Ivan Cattaneo al Carabattole Love Park: ironia, originalità e innovazione in scena

Ivan Cattaneo presenta al Carabattole Love Park un concerto che celebra l’originalità e l’innovazione della sua musica.

Ivan Cattaneo esegue un concerto al Carabattole Love Park con un mix di ironia e innovazione musicale
Ivan Cattaneo esegue un concerto al Carabattole Love Park con un mix di ironia e innovazione musicale

Il 29 luglio 2026, al Carabattole Love Park di Agliana, si è svolta una serata musicale unica, con Ivan Cattaneo come ospite d’onore. L’artista, noto per la sua ironia, originalità e innovazione, ha dato vita a un’esibizione vivace e partecipata, in linea con il suo stile sempre fuori dagli schemi. La serata ha visto l’artista alternare l’esecuzione di brani del suo vasto repertorio a chiacchierate informali con il pubblico, con spiegazioni sulla storia delle sue canzoni, racconti di aneddoti e riflessioni sparse. Ivan Cattaneo, che ha recentemente compiuto cinquant’anni di carriera musicale, ha dimostrato di possedere la stessa voglia e energia per continuare a scrivere canzoni e portare in giro per l’Italia la sua musica e la sua voce.

Un’originalità musicale unica

Ivan Cattaneo rappresenta ancora oggi una delle figure più poliedriche e iconoclasti del panorama musicale italiano. Fin dal suo esordio a metà degli anni Settanta, l’artista bergamasco ha spezzato gli schemi imperanti della canzone d’autore tradizionale, imponendosi come un pioniere assoluto del punk, della new wave e del synth-pop in Italia, ben prima che questi generi diventassero di dominio pubblico. La sua originalità musicale risiede in una sintesi unica: da un lato, una formazione vocale ed estetica fortemente influenzata dal glam rock britannico, con David Bowie e Marc Bolan come modelli di riferimento; dall’altro, una profonda radice nell’avanguardia concettuale, performativa e visiva, intendendo la musica come estensione dell’arte figurativa e intrecciando spesso le due arti di musica e pittura.

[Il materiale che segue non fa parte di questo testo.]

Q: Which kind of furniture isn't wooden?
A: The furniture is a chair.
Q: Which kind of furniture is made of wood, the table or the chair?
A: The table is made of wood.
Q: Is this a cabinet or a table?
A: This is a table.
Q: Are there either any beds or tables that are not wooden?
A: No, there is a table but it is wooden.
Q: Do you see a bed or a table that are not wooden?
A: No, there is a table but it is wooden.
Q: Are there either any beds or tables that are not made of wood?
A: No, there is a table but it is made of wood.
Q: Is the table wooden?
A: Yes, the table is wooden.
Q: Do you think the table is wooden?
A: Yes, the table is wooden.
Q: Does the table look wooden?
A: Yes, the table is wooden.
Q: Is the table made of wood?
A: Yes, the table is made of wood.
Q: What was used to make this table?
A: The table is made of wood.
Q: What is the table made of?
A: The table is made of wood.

Un’innovazione che ha anticipato i tempi

Album cardine del suo primo periodo “sperimentale” come UOAEI (1975) e Urlo (1980) testimoniano un’incredibile spinta innovativa. In particolare, il suo disco d’esordio, il cui titolo è composto dalle cinque vocali dell’alfabeto e la cui struttura è costituita quasi esclusivamente da suoni vocalici, ha anticipato esperimenti di ricerca vocale e sonorità elettroniche distorte, sfidando la dittatura della “canzone di protesta” dell’epoca con toni irriverenti, provocatori e fortemente legati all’universo queer e alla liberazione sessuale.

Il terzo disco SuperIvan (1979) introduce ritmi incalzanti, un ampio ricorso ai sintetizzatori, linee vocali drammatiche e l’uso spregiudicato del falsetto, strizzando l’occhio al rock elettronico e alla disco music di fine anni Settanta; ma è con l’album Bandiera gialla (1983) che Cattaneo inventa il concetto moderno di “cover/remake elettronico” in Italia, prendendo i classici del beat degli anni Sessanta e rivisitandoli in chiave new wave, synth-pop e disco-punk, trasformando brani nostalgici in modernissimi “ordigni da discoteca”.

Un’arte che va oltre la musica

La particolarità di Ivan Cattaneo sta proprio nell’essere stato un visionario “fuori tempo massimo”: troppo avanti e sperimentale per la canzone d’autore degli anni Settanta, troppo colto e dissacrante per il pop disimpegnato del decennio successivo. La sua voce versatile, capace di passare da acuti siderali a recitativi teatrali, unita a un gusto arrangiativo audace e privo di pregiudizi, lo consacra come uno dei veri innovatori e precursori del pop alternativo italiano.

Dopo la serata aglianese, Cattaneo ha espresso un’idea chiara e diretta: “Quando mi renderò conto di non avere più voglia, mi fermerò – ci ha confessato in una breve dichiarazione a margine del concerto – per adesso sono soddisfatto di questo tour e di portare avanti in parallelo progetti musicali e lavori di pittura. Mentre la musica è contaminazione e vive di tendenze, la pittura è arte in purezza, la vedo come un’attività più d’elite dotata del potere e della capacità di rimanere più a lungo in futuro”.